_Directions_:
For each line below, check whether "linejoin" is present. Report how many lines have it, nothing else.

+ + + +

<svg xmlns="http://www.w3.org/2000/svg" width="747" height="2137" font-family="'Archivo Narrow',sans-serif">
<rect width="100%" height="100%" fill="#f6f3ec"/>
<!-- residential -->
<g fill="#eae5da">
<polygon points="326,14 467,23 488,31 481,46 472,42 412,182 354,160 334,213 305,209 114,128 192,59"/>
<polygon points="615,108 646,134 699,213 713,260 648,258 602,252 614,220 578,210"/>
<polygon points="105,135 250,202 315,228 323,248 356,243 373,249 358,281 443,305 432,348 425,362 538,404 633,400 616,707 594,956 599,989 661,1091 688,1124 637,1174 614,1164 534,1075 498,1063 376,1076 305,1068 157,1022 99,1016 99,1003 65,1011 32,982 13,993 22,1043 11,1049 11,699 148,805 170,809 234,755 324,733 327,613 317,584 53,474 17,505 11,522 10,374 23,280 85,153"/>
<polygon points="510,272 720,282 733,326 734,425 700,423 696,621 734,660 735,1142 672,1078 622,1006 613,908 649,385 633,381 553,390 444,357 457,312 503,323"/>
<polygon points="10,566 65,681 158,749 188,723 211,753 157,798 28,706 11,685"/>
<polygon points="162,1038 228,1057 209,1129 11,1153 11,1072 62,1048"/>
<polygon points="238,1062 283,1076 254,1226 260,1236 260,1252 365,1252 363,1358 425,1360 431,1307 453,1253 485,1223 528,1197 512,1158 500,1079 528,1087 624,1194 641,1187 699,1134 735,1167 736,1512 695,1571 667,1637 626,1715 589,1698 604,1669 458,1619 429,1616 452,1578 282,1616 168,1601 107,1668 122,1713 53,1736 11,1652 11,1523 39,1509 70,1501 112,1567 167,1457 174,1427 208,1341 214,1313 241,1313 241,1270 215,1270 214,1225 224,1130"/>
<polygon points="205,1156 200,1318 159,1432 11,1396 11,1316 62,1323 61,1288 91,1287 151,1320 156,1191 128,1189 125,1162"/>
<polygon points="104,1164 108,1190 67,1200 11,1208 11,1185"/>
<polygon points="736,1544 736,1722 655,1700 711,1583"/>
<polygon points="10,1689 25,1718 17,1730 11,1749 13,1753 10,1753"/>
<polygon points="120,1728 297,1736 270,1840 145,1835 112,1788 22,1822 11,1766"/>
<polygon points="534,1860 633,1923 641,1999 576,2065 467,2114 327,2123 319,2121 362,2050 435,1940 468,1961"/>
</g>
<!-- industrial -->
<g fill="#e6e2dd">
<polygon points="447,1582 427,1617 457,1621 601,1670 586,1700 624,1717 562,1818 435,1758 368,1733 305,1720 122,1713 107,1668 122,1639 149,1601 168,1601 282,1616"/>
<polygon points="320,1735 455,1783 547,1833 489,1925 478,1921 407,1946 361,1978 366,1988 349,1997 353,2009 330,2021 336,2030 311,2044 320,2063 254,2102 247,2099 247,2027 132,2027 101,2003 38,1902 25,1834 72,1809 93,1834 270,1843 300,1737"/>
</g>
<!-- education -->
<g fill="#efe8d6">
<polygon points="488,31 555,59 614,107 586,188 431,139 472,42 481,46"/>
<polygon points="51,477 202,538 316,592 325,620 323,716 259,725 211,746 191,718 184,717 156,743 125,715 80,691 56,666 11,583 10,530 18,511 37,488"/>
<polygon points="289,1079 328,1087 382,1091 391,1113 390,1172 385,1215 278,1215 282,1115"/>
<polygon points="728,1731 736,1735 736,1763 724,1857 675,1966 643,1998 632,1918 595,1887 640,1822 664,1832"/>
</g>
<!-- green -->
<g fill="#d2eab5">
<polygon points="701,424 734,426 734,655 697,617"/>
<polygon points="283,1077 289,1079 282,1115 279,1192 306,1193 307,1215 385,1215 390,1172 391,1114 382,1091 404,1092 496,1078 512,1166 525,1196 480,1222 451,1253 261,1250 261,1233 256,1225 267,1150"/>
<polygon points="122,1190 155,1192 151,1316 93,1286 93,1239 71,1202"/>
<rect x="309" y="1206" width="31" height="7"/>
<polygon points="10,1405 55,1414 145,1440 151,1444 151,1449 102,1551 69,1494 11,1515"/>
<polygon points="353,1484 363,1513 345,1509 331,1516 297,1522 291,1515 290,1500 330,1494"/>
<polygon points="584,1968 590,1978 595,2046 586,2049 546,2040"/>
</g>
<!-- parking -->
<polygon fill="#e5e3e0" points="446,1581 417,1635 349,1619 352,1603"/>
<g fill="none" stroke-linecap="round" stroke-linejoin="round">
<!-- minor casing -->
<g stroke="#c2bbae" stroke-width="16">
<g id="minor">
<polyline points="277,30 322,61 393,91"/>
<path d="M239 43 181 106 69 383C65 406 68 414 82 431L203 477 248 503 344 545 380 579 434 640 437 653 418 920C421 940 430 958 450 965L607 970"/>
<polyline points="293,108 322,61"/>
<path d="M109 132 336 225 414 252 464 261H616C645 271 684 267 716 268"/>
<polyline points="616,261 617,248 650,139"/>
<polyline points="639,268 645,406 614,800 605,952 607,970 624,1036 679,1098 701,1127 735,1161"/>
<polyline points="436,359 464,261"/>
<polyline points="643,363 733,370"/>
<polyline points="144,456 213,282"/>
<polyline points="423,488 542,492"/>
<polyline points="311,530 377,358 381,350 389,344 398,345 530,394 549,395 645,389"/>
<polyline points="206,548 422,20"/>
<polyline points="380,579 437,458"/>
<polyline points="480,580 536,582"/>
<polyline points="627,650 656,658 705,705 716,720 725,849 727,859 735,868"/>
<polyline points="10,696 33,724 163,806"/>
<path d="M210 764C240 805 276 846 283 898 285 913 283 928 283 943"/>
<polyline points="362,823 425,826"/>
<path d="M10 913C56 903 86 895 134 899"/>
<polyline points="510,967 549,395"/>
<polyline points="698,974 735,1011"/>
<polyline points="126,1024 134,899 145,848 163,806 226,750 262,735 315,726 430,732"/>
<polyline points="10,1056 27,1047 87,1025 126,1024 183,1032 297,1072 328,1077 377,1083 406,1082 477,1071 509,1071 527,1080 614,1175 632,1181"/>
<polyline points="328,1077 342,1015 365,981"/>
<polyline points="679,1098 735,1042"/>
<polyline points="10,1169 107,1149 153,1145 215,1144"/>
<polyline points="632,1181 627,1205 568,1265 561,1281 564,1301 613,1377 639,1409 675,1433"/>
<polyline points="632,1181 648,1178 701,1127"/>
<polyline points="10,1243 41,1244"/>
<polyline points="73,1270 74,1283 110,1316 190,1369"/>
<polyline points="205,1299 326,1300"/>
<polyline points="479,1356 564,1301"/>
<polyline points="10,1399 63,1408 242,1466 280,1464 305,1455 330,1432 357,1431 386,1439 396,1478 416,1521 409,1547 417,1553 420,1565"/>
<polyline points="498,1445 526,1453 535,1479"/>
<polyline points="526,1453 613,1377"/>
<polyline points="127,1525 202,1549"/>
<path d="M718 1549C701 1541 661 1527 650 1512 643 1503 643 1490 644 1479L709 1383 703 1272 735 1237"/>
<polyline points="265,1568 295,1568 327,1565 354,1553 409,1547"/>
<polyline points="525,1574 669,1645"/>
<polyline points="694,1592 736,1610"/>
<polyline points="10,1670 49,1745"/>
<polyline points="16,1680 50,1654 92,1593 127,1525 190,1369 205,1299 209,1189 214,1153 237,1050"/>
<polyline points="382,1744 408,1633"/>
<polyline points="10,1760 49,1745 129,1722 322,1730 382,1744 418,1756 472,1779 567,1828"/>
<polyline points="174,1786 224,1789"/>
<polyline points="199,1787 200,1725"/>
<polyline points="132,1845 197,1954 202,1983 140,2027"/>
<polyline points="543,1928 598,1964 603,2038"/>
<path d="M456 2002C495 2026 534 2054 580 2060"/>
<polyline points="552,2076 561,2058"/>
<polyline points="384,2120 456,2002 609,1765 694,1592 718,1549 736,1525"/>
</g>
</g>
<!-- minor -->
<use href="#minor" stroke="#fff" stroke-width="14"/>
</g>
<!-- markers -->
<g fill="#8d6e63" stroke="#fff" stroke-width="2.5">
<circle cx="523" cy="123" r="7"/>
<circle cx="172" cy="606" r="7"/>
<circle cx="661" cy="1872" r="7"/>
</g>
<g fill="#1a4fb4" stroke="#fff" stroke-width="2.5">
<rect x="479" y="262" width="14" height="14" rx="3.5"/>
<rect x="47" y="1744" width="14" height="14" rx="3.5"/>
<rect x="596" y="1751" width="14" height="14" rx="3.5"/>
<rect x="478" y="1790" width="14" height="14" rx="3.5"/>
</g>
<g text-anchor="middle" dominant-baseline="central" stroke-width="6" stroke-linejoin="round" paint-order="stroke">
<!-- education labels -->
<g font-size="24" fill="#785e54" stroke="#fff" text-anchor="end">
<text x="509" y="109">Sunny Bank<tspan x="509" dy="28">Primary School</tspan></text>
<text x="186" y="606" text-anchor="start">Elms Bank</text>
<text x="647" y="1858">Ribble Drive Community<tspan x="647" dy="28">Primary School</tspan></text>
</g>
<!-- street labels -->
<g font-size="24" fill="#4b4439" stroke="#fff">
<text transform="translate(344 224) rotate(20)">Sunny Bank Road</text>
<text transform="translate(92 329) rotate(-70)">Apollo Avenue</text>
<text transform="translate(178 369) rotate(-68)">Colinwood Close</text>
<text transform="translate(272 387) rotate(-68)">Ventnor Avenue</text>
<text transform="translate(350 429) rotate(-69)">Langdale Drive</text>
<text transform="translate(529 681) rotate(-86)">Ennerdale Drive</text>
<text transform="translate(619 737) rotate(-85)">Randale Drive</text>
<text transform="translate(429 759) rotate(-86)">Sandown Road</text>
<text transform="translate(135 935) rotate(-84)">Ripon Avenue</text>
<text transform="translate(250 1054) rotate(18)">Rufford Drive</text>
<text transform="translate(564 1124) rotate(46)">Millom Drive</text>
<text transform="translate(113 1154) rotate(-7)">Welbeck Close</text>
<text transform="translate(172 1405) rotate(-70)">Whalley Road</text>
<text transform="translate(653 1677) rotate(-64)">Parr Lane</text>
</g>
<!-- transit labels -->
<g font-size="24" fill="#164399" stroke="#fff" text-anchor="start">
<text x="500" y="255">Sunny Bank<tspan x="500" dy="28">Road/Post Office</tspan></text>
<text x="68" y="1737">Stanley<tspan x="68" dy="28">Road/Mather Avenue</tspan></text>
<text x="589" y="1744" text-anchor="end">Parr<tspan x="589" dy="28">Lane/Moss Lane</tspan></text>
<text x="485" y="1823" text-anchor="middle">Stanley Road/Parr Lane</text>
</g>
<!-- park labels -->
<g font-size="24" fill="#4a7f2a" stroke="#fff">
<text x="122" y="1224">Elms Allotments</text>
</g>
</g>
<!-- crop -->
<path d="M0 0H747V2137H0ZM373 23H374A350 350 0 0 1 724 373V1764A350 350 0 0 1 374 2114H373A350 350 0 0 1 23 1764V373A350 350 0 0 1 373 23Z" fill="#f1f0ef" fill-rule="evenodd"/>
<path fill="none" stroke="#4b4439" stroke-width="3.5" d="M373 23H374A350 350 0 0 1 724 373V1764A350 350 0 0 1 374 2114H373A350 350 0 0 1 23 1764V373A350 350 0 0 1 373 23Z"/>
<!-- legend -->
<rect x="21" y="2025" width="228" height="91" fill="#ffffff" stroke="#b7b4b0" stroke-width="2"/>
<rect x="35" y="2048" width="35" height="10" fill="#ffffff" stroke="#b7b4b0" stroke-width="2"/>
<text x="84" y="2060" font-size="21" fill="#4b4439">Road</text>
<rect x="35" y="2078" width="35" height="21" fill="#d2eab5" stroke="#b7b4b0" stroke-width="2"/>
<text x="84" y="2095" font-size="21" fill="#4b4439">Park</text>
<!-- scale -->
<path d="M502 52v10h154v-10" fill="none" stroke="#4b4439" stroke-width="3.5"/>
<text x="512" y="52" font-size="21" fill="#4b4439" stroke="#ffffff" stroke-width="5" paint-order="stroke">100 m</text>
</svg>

+ + + +

_The completed task_:
2